# 9 FT surf casting rod suggestion.



## edjr (Jul 26, 2011)

I already own a 10 ft FTU surf rod and love it but want to try a 9 Ft surf rod that I think would be more manageable on Piers/Jetties. The rod will be paired with an Abu Garcia 7000Ci3 and I will be targeting Reds, Black Drum, & medium sized sharks in the surf. I want some suggestions please, preferably places where I can go try out the rod before I buy it. Ordering online is not an option because I'm doing a last minute Padre trip. Thanks.


----------



## edjr (Jul 26, 2011)

27 views, I know ONE of you has to have a suggestion.....


----------



## SurfRunner (May 22, 2004)

I personally do not know anyone hat sells 9 foot surf rods off the shelf. If you can wait to have one made, ftu sells a good 9 foot blank perfect for that kind of fishing. I fish with 9 foot calstars and love them, but they are kind of on the heavy side.


----------



## histprof (Oct 30, 2011)

For inexpensive off the shelf option: Okuma makes a 9' casting rod in their Longitude series. I have one and have caught a couple of slot reds on it. Academy sells them, but good luck with finding one in stock. The 290 store is out.

For a longer term solution, get Surfrunner to build you a rod on a 9' blank. He wraps a hell of a rod. (Mine will be ready any day now!)


----------



## troutless (Feb 17, 2006)

Some one posted on one of the boards that they had two FTU 2piece 9' black rods for a round $60:00. You might want contact them. and I'm interested also if they still have them for around that price. I also have a 10' FTU surf rod and I'm happy with them.


----------



## goodwood (Mar 30, 2009)

I guess ftu doesnt make their 9 ft surf rod anymore? Just sold mine. Yes easier to fling around. Not as much distance or power but i guess it really doesnt matter too much if youre going after drums and small sharks.


----------



## SurfRunner (May 22, 2004)

goodwood said:


> I guess ftu doesnt make their 9 ft surf rod anymore? Just sold mine. Yes easier to fling around. Not as much distance or power but i guess it really doesnt matter too much if youre going after drums and small sharks.


I didn't realize ftu had a 9 foot off the shelf surf rod...Its probably a great choice if so. Nothing wrong with ftu rods at all.


----------



## SPLATSHOT (Jan 14, 2011)

I have a 9 ft heavey ftu rod for sell used once or twice sell at ft for 159.00 i have it in classifies for 99.00 text 713-859-9245 for pic


----------



## surfguy (May 17, 2011)

If you're not dead set on a 9', you're probably gonna be happier with a 10' for the casting distance. I've got the same reel 7000ci3 on a 10' Penn Prevail. It's the perfect combo.


----------



## Charlie2 (Aug 21, 2004)

*Surf Rods*

Rods labelled 'Steelhead Action' make some fine surf rods! Check them out! C2


----------



## SurfRunner (May 22, 2004)

Out of my experience, I agee that the 9 foot light /fast action tips fiberglass rods are much better from piers and jetties rather than your standard 10 foot heavy tip moderate to slow action fibergalss rods.

IN my opinion, you are definately looking in the right direction.


----------



## big bluemarlin (Apr 12, 2006)

## Stated exercise
Repeat the surf rod thread starting at the words "For inexpensive off" and stopping after "any day now!)", substituting "affordable" for "inexpensive".

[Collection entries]

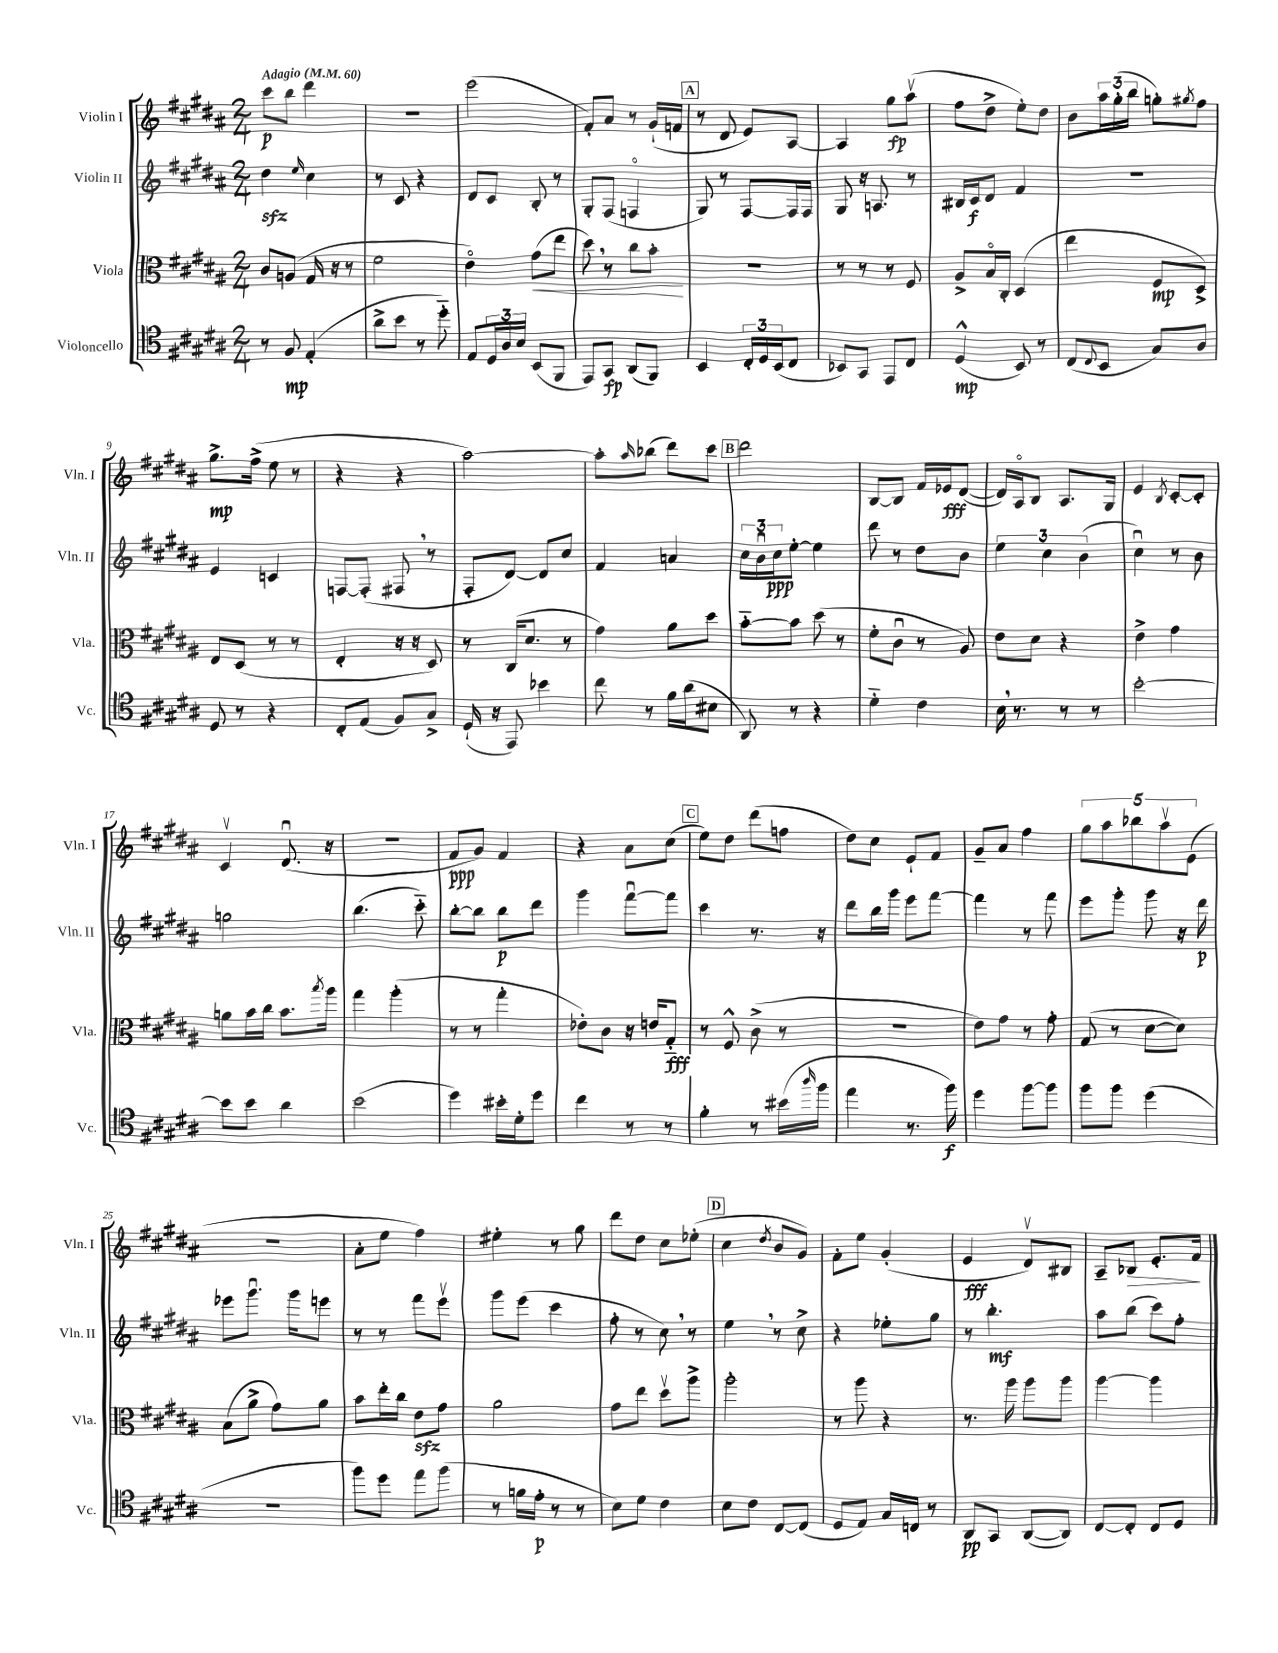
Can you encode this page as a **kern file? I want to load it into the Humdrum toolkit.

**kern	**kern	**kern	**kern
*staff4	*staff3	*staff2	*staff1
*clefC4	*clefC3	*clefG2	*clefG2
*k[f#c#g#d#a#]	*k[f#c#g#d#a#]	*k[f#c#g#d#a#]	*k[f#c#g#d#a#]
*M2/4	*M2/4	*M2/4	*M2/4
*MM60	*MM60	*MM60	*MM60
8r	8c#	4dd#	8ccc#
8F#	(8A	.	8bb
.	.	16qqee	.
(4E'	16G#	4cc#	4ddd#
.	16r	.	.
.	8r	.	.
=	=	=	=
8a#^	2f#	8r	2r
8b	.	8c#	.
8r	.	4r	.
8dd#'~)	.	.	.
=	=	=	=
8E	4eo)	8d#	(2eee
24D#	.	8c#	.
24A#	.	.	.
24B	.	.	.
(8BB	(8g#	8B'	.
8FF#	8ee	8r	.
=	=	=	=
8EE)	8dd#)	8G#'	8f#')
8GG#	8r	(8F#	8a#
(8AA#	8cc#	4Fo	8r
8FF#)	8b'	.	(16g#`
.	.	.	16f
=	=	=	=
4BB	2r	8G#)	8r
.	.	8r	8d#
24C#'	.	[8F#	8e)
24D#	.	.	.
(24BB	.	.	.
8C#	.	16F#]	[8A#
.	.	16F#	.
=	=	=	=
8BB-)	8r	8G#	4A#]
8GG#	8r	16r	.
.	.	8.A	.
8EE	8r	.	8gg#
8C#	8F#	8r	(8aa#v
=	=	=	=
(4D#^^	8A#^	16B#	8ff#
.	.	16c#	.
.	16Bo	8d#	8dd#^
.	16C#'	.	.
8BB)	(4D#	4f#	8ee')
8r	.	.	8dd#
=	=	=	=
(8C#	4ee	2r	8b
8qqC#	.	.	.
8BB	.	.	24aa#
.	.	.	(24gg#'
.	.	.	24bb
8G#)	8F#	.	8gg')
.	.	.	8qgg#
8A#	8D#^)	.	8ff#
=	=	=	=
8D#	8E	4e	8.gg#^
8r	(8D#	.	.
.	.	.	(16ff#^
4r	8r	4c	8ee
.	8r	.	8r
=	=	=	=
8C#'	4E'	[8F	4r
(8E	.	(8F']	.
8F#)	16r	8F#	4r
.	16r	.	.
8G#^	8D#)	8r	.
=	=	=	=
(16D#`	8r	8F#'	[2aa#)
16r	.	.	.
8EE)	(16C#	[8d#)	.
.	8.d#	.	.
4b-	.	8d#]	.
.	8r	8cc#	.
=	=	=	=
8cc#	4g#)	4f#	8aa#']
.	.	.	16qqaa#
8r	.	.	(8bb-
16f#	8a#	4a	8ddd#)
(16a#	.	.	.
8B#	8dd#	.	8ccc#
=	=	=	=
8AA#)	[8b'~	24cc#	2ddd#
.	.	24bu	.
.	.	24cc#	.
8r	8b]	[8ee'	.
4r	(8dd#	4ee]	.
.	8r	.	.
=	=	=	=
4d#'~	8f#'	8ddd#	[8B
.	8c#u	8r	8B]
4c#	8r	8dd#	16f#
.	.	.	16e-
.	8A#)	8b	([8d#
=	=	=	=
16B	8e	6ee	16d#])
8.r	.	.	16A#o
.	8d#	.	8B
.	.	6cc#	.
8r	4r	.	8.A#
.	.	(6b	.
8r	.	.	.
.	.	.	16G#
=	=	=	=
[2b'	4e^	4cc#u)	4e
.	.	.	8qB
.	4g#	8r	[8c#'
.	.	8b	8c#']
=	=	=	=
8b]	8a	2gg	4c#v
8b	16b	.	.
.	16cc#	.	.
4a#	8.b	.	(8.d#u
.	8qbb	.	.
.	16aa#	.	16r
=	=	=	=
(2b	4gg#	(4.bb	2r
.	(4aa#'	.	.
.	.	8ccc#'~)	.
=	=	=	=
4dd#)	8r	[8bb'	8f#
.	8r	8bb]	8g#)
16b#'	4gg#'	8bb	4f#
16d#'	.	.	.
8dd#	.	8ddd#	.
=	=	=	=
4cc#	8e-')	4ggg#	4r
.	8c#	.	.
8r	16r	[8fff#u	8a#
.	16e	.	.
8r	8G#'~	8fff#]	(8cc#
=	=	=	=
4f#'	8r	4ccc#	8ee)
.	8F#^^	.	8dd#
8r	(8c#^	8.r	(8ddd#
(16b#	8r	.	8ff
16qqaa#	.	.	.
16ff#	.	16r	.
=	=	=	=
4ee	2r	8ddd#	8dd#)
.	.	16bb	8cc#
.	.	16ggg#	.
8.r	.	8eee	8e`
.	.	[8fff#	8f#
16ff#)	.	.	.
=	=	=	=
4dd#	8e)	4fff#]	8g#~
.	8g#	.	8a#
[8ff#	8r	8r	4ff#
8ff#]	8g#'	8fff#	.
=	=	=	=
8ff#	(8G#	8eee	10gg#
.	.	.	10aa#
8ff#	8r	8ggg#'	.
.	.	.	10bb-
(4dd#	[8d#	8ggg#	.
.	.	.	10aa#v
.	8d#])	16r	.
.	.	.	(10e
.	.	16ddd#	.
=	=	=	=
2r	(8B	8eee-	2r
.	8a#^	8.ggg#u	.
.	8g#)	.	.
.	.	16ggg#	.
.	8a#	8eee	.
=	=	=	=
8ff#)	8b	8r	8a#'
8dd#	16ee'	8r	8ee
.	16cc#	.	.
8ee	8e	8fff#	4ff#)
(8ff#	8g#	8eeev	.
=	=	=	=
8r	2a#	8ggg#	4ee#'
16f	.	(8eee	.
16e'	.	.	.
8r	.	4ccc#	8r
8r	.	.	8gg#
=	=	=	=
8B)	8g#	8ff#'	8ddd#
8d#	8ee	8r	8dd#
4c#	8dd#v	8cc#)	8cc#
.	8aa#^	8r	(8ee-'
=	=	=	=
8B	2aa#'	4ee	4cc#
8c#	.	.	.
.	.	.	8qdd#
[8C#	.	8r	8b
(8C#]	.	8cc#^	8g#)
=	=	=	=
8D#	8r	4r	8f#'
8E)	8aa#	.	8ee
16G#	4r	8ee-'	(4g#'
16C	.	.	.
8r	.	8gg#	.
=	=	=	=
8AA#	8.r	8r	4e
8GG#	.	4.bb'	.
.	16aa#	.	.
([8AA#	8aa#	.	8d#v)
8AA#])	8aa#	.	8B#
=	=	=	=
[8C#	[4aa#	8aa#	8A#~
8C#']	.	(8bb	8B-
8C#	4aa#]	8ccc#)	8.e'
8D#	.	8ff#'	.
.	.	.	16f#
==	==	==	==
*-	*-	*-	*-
...
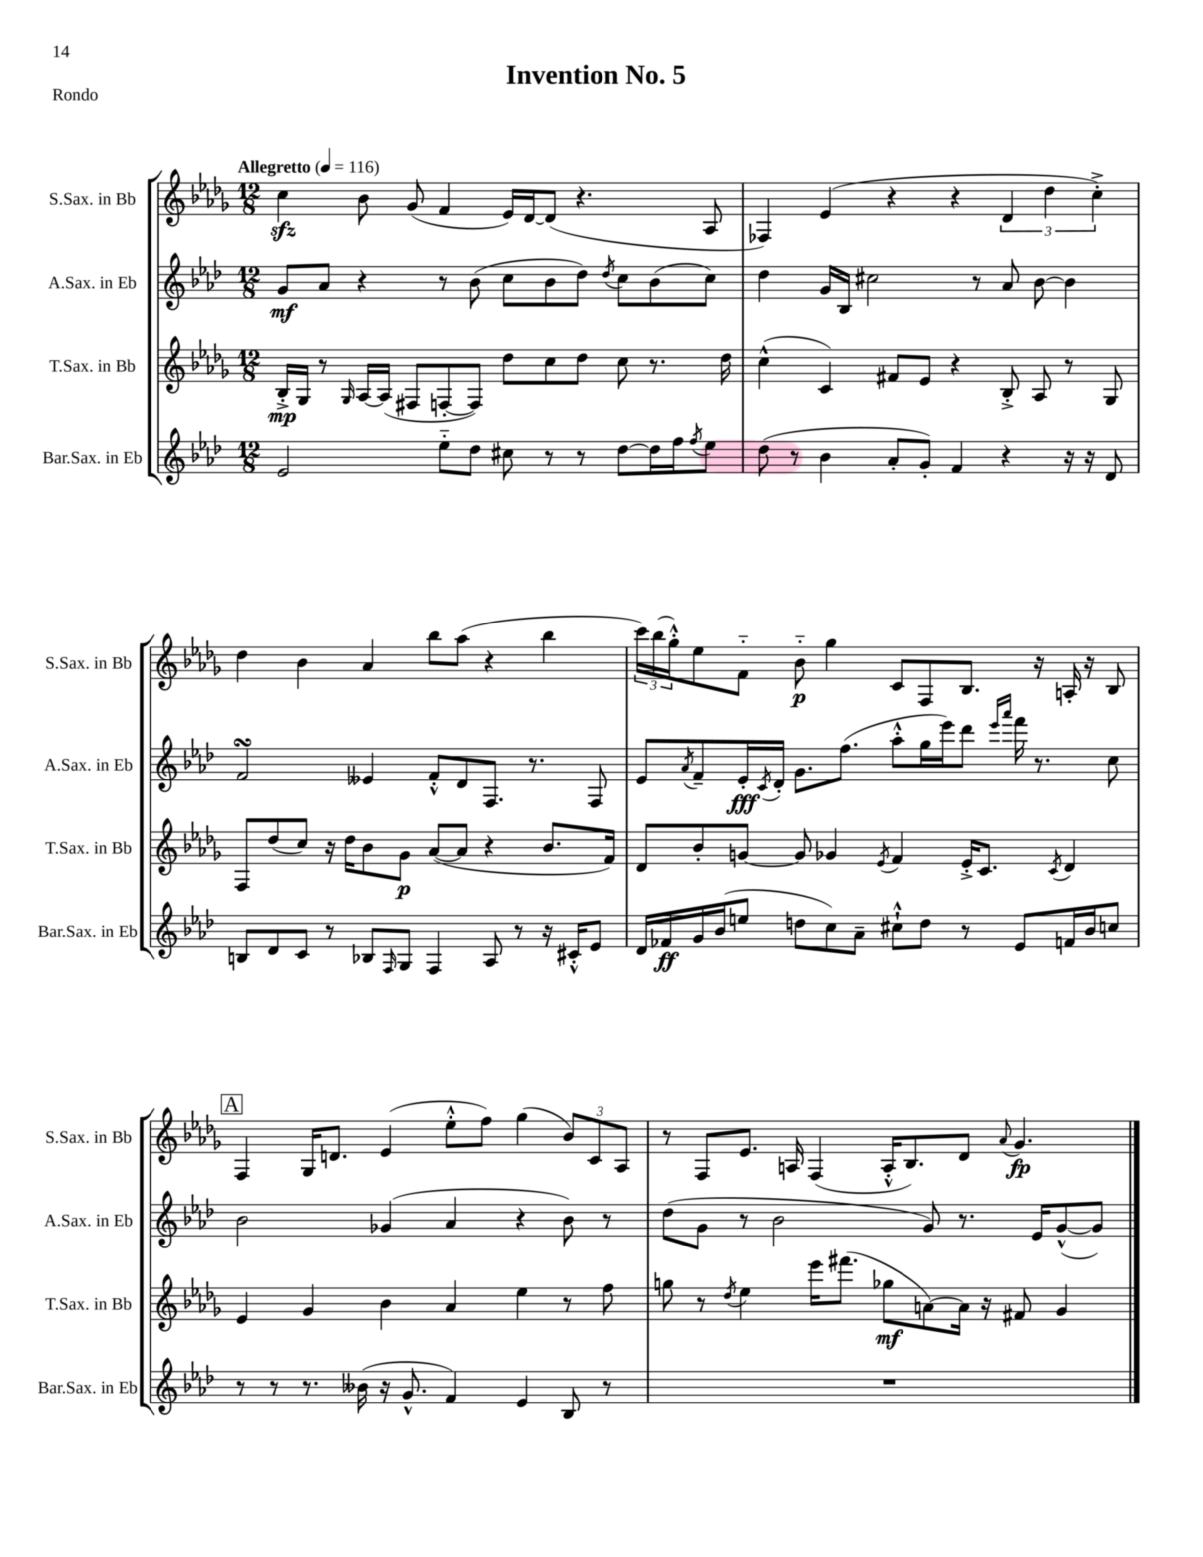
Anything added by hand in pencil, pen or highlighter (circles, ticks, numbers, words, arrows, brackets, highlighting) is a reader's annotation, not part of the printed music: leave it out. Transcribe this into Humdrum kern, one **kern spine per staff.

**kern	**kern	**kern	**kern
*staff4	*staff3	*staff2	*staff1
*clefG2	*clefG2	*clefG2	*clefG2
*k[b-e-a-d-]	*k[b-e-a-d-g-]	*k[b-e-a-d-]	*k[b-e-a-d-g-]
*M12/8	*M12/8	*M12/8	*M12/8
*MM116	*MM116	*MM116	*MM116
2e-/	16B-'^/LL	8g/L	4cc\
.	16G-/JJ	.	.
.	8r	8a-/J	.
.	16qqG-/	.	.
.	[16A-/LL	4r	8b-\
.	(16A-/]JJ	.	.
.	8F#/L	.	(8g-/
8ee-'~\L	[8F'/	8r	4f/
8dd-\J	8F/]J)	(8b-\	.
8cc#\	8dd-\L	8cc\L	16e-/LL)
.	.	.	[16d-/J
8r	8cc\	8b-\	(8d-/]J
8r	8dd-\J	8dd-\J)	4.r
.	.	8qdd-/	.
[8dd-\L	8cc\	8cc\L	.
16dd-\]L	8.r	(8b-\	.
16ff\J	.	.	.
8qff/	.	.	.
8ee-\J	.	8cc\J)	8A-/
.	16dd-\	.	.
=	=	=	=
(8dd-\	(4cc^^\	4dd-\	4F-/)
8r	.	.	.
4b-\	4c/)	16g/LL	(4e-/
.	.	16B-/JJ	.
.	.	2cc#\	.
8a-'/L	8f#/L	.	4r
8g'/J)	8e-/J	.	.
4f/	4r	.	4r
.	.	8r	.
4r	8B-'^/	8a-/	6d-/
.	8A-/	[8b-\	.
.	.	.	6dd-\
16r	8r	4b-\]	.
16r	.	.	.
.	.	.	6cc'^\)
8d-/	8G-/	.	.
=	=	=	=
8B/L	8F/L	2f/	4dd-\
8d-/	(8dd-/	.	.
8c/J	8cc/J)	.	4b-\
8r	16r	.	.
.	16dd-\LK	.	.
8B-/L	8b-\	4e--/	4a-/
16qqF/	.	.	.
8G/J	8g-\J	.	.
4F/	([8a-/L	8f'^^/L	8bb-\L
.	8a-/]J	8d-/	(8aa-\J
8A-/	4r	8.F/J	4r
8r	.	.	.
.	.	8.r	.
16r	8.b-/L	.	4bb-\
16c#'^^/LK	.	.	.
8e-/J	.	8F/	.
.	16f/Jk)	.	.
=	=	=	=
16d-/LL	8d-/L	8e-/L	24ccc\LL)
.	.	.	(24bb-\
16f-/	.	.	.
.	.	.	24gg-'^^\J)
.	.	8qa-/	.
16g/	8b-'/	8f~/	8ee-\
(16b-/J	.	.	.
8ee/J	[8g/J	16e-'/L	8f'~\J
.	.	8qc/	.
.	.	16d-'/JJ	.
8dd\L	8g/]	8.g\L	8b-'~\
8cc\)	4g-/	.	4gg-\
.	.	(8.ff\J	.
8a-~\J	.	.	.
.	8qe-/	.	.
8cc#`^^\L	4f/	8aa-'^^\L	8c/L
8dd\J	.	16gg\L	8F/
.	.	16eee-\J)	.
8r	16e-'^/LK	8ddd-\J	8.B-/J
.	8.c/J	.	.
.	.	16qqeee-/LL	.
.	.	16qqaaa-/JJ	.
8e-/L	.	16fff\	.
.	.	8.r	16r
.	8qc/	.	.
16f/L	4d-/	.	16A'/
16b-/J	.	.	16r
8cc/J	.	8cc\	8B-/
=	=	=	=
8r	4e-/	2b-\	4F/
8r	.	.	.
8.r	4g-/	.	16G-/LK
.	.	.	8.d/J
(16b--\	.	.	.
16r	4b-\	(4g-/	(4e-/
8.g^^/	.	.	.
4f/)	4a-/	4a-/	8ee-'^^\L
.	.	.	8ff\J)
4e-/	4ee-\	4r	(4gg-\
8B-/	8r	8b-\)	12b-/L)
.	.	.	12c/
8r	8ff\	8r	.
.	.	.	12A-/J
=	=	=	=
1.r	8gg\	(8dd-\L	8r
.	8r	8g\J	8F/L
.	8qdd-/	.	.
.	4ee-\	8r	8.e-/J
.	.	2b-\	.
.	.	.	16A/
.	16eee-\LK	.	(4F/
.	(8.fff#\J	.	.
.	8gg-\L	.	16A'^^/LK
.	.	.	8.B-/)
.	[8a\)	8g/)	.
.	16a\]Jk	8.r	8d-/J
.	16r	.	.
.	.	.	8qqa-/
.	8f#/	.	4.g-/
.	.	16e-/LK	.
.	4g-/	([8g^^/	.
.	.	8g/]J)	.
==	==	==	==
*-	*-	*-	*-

## Answer to this problem
For affordable off the shelf option: Okuma makes a 9' casting rod in their Longitude series. I have one and have caught a couple of slot reds on it. Academy sells them, but good luck with finding one in stock. The 290 store is out.

For a longer term solution, get Surfrunner to build you a rod on a 9' blank. He wraps a hell of a rod. (Mine will be ready any day now!)